Risk of cancers during interrupted antiretroviral therapy in the SMART study

• Published in: AIDS (London) Vol. 21; no. 14; pp. 1957 - 1963
• Main Authors: SILVERBERG, Michael J, NEUHAUS, Jacqueline, ABRAMS, Donald I, BOWER, Mark, GEY, Daniela, HATZAKIS, Angelos, HENRY, Keith, HIDALGO, Jose, LOURTAU, Leonardo, NEATON, James D, TAMBUSSI, Giuseppe
• Format: Journal Article
• Language: English
• Published: Hagerstown, MD Lippincott Williams & Wilkins 12.09.2007
• Subjects: Acquired Immunodeficiency Syndrome - complications; Acquired Immunodeficiency Syndrome - drug therapy; Acquired Immunodeficiency Syndrome - epidemiology; Adult; AIDS/HIV; Anti-Retroviral Agents - therapeutic use; Antibiotics. Antiinfectious agents. Antiparasitic agents; Antiviral agents; Biological and medical sciences; CD4 Lymphocyte Count; Cohort Studies; Female; HIV Infections - complications; HIV Infections - drug therapy; HIV Infections - epidemiology; Human immunodeficiency virus; Human viral diseases; Humans; Immunodeficiencies; Immunodeficiencies.

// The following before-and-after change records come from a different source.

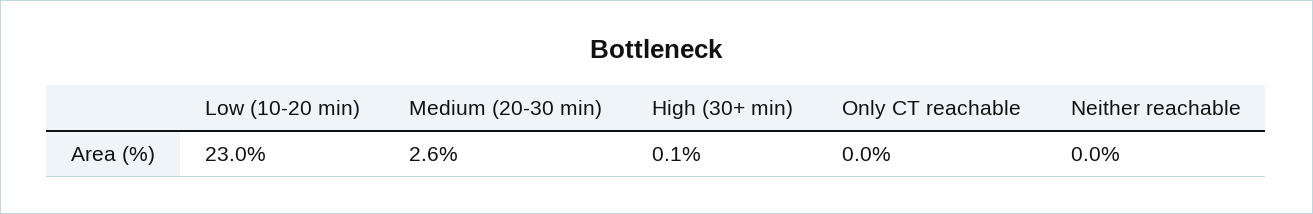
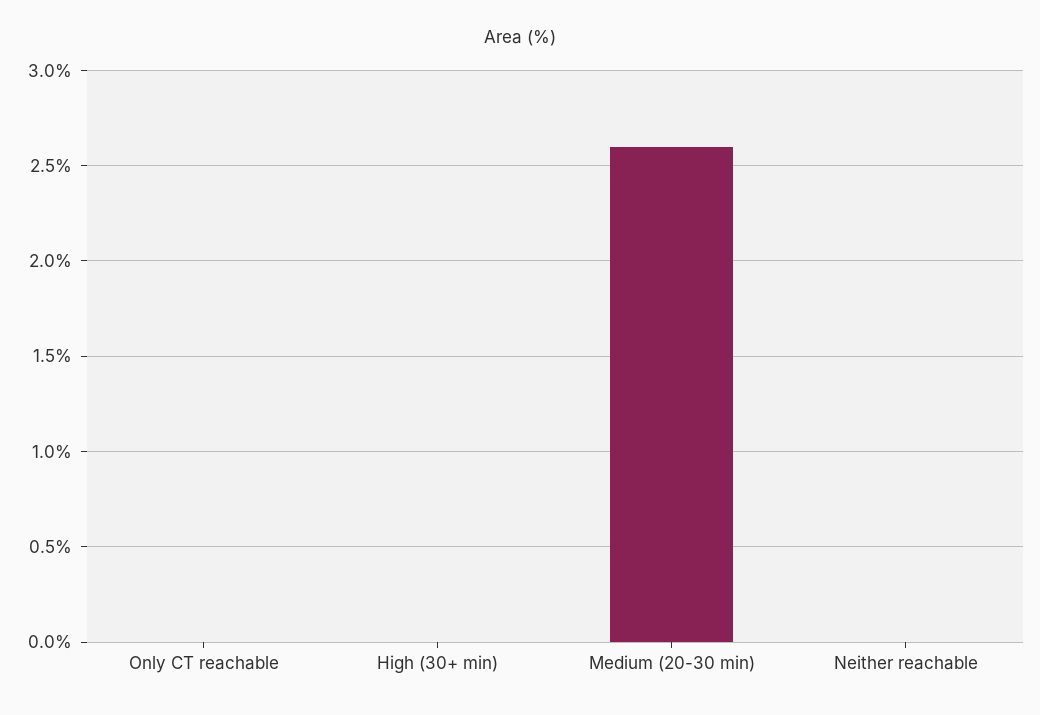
  {
-   "Low (10-20 min)": 23,
    "Medium (20-30 min)": 2.6,
-   "High (30+ min)": 0.1,
+   "High (30+ min)": 0,
    "Only CT reachable": 0,
    "Neither reachable": 0
  }

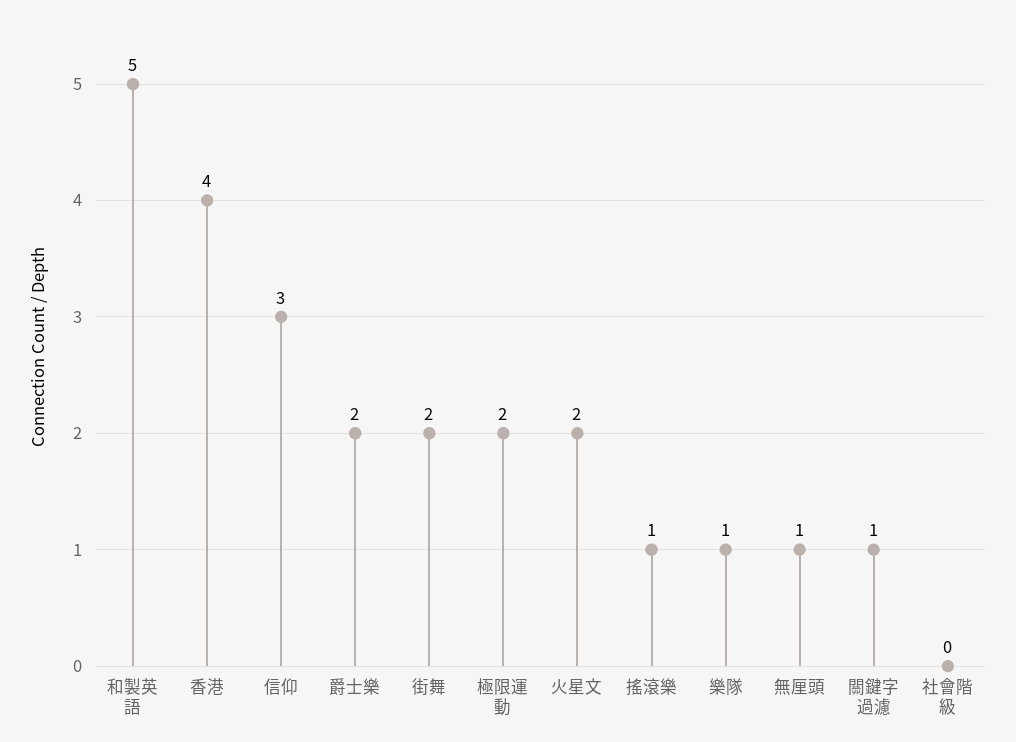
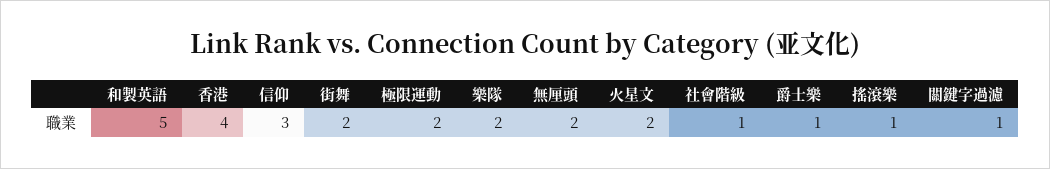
  {
    "和製英語": 5,
    "香港": 4,
    "信仰": 3,
-   "爵士樂": 2,
+   "爵士樂": 1,
    "街舞": 2,
    "極限運動": 2,
    "火星文": 2,
    "搖滾樂": 1,
-   "樂隊": 1,
+   "樂隊": 2,
-   "無厘頭": 1,
+   "無厘頭": 2,
    "關鍵字過濾": 1,
-   "社會階級": 0
+   "社會階級": 1
  }

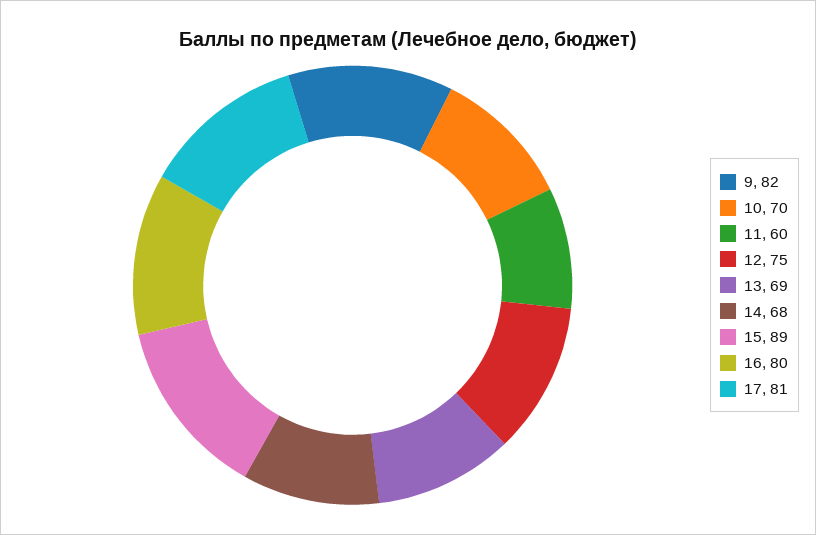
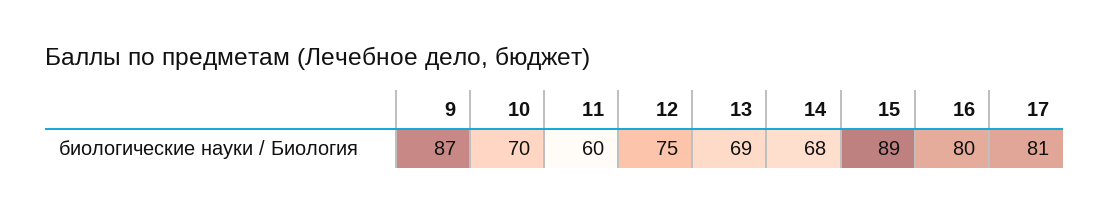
  {
-   "9": 82,
+   "9": 87,
    "10": 70,
    "11": 60,
    "12": 75,
    "13": 69,
    "14": 68,
    "15": 89,
    "16": 80,
    "17": 81
  }

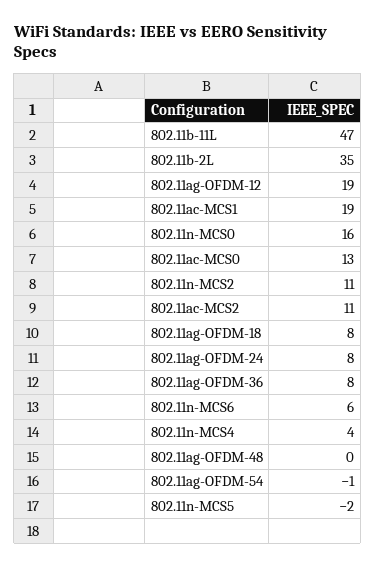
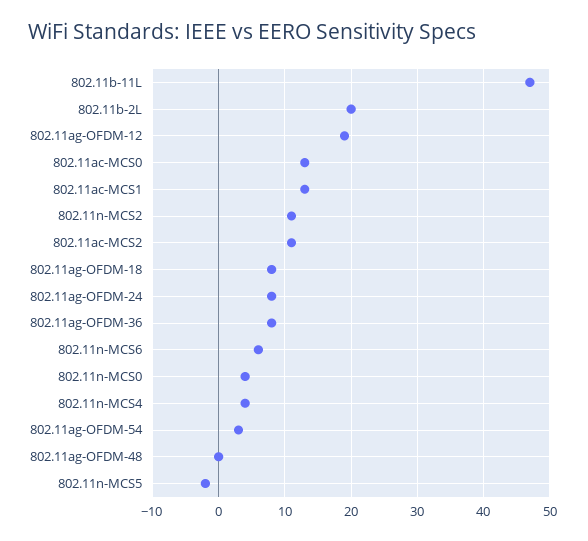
  {
    "802.11b-11L": 47,
-   "802.11b-2L": 35,
+   "802.11b-2L": 20,
    "802.11ag-OFDM-12": 19,
-   "802.11ac-MCS1": 19,
+   "802.11ac-MCS1": 13,
-   "802.11n-MCS0": 16,
+   "802.11n-MCS0": 4,
    "802.11ac-MCS0": 13,
    "802.11n-MCS2": 11,
    "802.11ac-MCS2": 11,
    "802.11ag-OFDM-18": 8,
    "802.11ag-OFDM-24": 8,
    "802.11ag-OFDM-36": 8,
    "802.11n-MCS6": 6,
    "802.11n-MCS4": 4,
    "802.11ag-OFDM-48": 0,
-   "802.11ag-OFDM-54": -1,
+   "802.11ag-OFDM-54": 3,
    "802.11n-MCS5": -2
  }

Immunoglobulinopathies; Immunopathology; Incidence; Infectious diseases; Lung Neoplasms - epidemiology; Lung Neoplasms - etiology; Lymphoma - epidemiology; Lymphoma - etiology; Male; Medical sciences; Middle Aged; Neoplasms - etiology; Pharmacology. Drug treatments; Prostatic Neoplasms - epidemiology; Prostatic Neoplasms - etiology; Recurrence; Risk Factors; RNA, Viral - analysis; Sarcoma, Kaposi - epidemiology; Sarcoma, Kaposi - etiology; Skin Neoplasms - epidemiology; Skin Neoplasms - etiology; Viral diseases; Viral diseases of the lymphoid tissue and the blood. Aids; Antiretroviral agent; Lung; antiretroviral therapy; Microbiological investigation; Immunological investigation; CD4 T-cell counts; T-Lymphocyte; Antiviral; Clinical trial; Viral load; Human; Immunopathology; AIDS; Malignant tumor; Immune deficiency; Infection; Numeration; Chemotherapy; Treatment; HIV; Viral disease; Risk factor; randomized clinical trials; Skin; Arm; Prostate; Cancer
• ISSN: 0269-9370; 1473-5571
• DOI: 10.1097/QAD.0b013e3282ed6338

To compare rates of AIDS-defining and non-AIDS-defining malignancies between patients on a CD4 T-cell-guided antiretroviral therapy (ART) strategy and continuous ART. A randomized clinical trial. Malignancy rates were compared between the drug conservation arm in which ART was stopped if the CD4 T-cell count exceeded 350 cells/microl and (re)started if it fell to less than 250 cells/microl and the viral suppression arm utilizing continuous ART. Cox models were used to examine baseline characteristics including age, sex, race, cigarette use, previous malignancies, CD4 T-cell and HIV-RNA levels, hepatitis B or C, and ART duration. A total of 5472 participants were randomly assigned to treatment groups, of whom 70 developed cancer: 13 AIDS-defining malignancies and 58 non-AIDS-defining malignancies (one patient had both). The AIDS-defining malignancy rate per 1000 person-years was higher in the drug conservation arm (3.0 versus 0.5). Proximal CD4 T-cell and HIV RNA levels mediated much of this increased risk. The drug conservation arm also had higher rates of Kaposi's sarcoma (1.9 versus 0.3) and lymphoma (Hodgkin's and non-Hodgkin's; 1.1 versus 0.3). The non-AIDS-defining malignancy rate was similar between the drug conservation and viral suppression arms (8.8 versus 7.1). The most common non-AIDS-defining malignancies were skin (n = 16), lung (n = 8) and prostate (n = 6) cancers. Non-AIDS-defining malignancies were more common in this cohort than AIDS-defining malignancies. This analysis provides further evidence against the use of CD4 T-cell-guided ART because of a higher risk of AIDS-defining malignancies in addition to opportunistic infections and deaths.